At one point, there were going to be dueling biopics about porn star Linda Lovelace. One of them, which initially cast Lindsay Lohan before firing her and switching to Malin Akerman, seems to have lost momentum. The other is arriving at Sundance and stars Amanda Seyfried. Lovelace is directed by Rob Epstein and Jeffrey Friedman, who previously collaborated on the offbeat Sundance entry Howl, a sorta biopic that starred James Franco as Allen Ginsberg. For years, Seyfried has been poised to become a breakout star, but it's never quite happened. This movie would appear to be her big swing for the fences to be taken seriously as a dramatic, award-worthy actress.
Writer-director Lynn Shelton has been on a hot streak. 2009's Sundance entry Humpday took a provocative premise (two longtime straight male friends dare each other to star in a porno together) and turned into a thoughtful, realistic comedy-drama about friendship and marriage. Then last year's Your Sister's Sister examined sibling bonds and platonic male-female relationships with great performances and clever, improvised dialogue. Shelton is back with Touchy Feely, which features her Your Sister's Sister co-star Rosemarie DeWitt alongside Scoot McNairy, Alison Janney, and Ellen Page. It's again a story about family, but this time the story revolves around a massage therapist who mysteriously develops an aversion to touching other people, which throws her entire life into chaos.
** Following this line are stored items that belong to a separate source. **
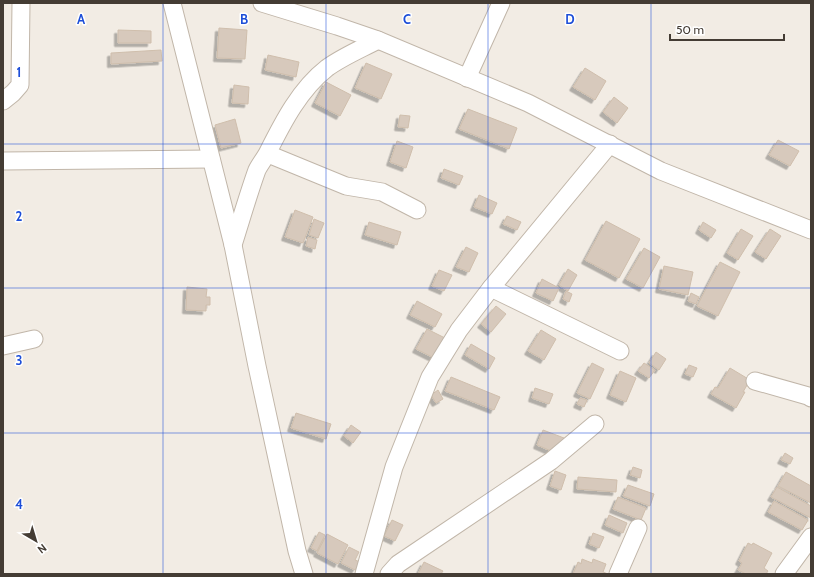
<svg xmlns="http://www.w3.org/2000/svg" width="814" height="577" font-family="Cabin,sans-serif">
<defs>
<filter id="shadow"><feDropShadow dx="-3.5" dy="3.5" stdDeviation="0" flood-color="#0004"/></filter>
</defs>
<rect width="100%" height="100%" fill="#f2ece4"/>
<g fill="#d7c9bc" stroke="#cfbeac" filter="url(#shadow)">
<path d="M219,28L247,30L245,59L217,58Z"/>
<path d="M118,30L151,31V43H118Z"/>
<path d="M161,50L162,61L111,64V53Z"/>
<path d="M268,55L299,62L296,77L265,70Z"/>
<path d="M366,63L392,74L381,99L355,88Z"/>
<path d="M585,68L606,81L595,100L573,87Z"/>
<path d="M326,82L351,95L340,116L315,103Z"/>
<path d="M234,85L249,87L248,104L232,103Z"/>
<path d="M614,97L628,108L617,123L603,112Z"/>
<path d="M468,109L517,128L509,149L459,129Z"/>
<path d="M400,115L410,116L408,128L398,127Z"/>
<path d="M235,119L241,143L221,148L215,125Z"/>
<path d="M778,140L799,151L790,166L769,155Z"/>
<path d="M397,141L413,147L406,168L390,162Z"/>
<path d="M444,169L463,176L459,185L441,178Z"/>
<path d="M479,195L497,203L492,214L474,207Z"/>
<path d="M295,210L313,217L303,243L285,237Z"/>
<path d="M507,216L521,222L517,230L503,224Z"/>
<path d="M314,219L324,223L318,238L309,235Z"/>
<path d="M606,221L640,239L619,278L585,260Z"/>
<path d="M369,222L401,232L397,245L365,235Z"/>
<path d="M703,222L716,230L711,238L699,230Z"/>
<path d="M741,229L753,236L738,260L727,253Z"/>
<path d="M770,229L781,236L766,259L755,252Z"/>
<path d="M308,237L317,240L315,249L306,246Z"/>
<path d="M466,247L478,253L469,272L456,267Z"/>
<path d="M644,248L660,257L643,288L626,279Z"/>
<path d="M720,262L740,272L718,316L697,306Z"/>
<path d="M664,266L693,272L688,295L659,289Z"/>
<path d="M568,269L577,275L568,291L559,285Z"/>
<path d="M439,270L452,275L444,291L432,286Z"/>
<path d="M542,279L559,288L553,301L536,293Z"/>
<path d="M187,287L207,289L206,297H210V305H206V311L186,310Z"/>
<path d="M566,291L572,294L569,302L563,299Z"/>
<path d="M691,293L699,297L696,304L688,301Z"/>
<path d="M417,301L442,314L435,327L410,315Z"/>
<path d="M496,306L506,314L491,332L481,324Z"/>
<path d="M427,329L445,338L434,358L416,349Z"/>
<path d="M541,330L556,339L544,360L528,351Z"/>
<path d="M471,344L495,358L489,369L465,355Z"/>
<path d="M656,352L666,359L659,370L649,363Z"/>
<path d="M592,363L604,369L590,399L577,393Z"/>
<path d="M644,363L655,370L649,378L638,371Z"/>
<path d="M689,365L697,368L693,377L685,374Z"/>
<path d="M730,368L750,380L743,392H745L736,408L711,394L715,387L718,388Z"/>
<path d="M620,371L636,378L626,402L610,395Z"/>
<path d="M451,377L500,397L494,410L445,391Z"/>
<path d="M535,388L553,394L549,404L532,398Z"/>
<path d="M438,390L443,399L436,403L431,395Z"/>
<path d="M580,398L587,400L584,407L577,404Z"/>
<path d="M296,413L331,424L326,439L291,428Z"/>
<path d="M351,425L361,432L353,443L344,436Z"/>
<path d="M543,430L564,438L558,454L537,445Z"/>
<path d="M785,453L793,458L790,464L781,460Z"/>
<path d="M633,467L642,470L640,478L630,475Z"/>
<path d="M555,471L566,475L561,490L550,486Z"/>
<path d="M786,472L811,486V503L778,486Z"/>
<path d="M578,477L617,480L616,492L577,489Z"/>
<path d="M628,485L654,494L650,506L623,496Z"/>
<path d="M777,487L811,506V518L771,497Z"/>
<path d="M618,497L646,508L641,520L613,509Z"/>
<path d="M774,501L808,520L802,530L768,512Z"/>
<path d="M609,515L627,523L623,533L605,525Z"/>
<path d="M392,520L403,525L395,541L384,536Z"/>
<path d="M319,532L325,535L317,551L311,548Z"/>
<path d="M593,533L604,537L599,548L589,544Z"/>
<path d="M327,534L348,545L338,564L317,553Z"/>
<path d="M748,543L752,545L753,543L772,553L764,568L768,571L766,574H746L738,570L742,563L739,561Z"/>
<path d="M349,547L359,552L355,560L360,562L355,570L341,563Z"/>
<path d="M582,559L592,563L593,559L606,564L603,572L608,574H573L578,562L581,564Z"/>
<path d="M424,562L443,571L441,574H418Z"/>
</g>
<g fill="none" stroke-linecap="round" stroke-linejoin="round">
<defs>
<g id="minor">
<path d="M172,3L233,245L257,366L297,551L304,574"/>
<path d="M262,3L337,26L378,40L528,103L661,171L811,230"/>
<path d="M467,78L501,3"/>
<path d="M3,101L13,93L20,85L21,3"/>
<path d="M268,154L346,186L382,192L417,210"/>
<path d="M3,161L211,159"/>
<path d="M233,245C241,220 248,195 257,170C260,164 265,158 268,152C283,122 300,89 327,68C342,57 361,49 378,40"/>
<path d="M491,288L620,351"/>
<path d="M3,346L34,339"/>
<path d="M755,381L808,396L811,398"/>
<path d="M364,574L394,467L430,377L459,330L491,288L610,144"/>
<path d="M389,574L398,564L551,461L595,424"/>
<path d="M618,574L638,528"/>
<path d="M784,574L811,537"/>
</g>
</defs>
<use href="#minor" stroke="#c1b6a9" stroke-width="19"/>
<use href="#minor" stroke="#fff" stroke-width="17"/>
</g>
<path fill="none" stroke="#1d4ed8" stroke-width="1" stroke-opacity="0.55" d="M163,3V574M326,3V574M488,3V574M651,3V574M3,144H811M3,288H811M3,433H811"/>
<g font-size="13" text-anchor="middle" font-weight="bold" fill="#1d4ed8" stroke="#fff" stroke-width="3" stroke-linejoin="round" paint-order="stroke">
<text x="81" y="24">A</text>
<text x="244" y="24">B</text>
<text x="407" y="24">C</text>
<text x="570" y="24">D</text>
<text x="19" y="77">1</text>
<text x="19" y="221">2</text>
<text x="19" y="365">3</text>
<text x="19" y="509">4</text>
</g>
<rect width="814" height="577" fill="none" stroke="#443c34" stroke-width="8"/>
<g transform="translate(36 541) rotate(142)" stroke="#ffffff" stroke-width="3" paint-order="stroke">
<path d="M0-3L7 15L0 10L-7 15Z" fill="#443c34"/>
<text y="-6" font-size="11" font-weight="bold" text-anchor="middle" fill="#443c34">N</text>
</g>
<path d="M670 34v6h114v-6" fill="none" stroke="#443c34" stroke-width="2"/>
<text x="676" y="34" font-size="12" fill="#443c34" stroke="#ffffff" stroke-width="3" paint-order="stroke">50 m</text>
</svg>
Writer-director Shane Carruth has made only one film, but it was Primer, the twisty, low-budget time-travel film that won the U.S. Dramatic Competition in 2004. Nine years later, he's back in the Dramatic Competition with Upstream Color. Here's the plot line: "A man and woman are drawn together, entangled in the life cycle of an ageless organism. Identity becomes an illusion as they struggle to assemble the loose fragments of wrecked lives." Yes, that doesn't make a lot of sense, but if Primer was any indication, Carruth enjoys confounding the audience with his coldly elegant riddles. (Years later, people are still trying to unlock all of Primer's mysteries.) His fans have long waited for this follow-up film. In less than a week, we'll know if he delivered.
Which Way Is the Front Line From Here? The Life and Time of Tim Hetherington
Journalist Sebastian Junger (right) collaborated with combat photographer Tim Hetherington on the superb 2010 documentary Restrepo, which chronicled the lives of U.S. soldiers stationed in the dangerous Korengal Valley in Afghanistan. Shortly after the film lost at the Academy Awards for Best Documentary, Hetherington was killed while covering the Libyan civil war. Which Way Is the Front Line from Here? is Junger's ode to his fallen friend, who made his name by putting himself into the most deadly places on Earth. Restrepo premiered at Sundance; it seems fitting that Which Way be unveiled in Park City as well.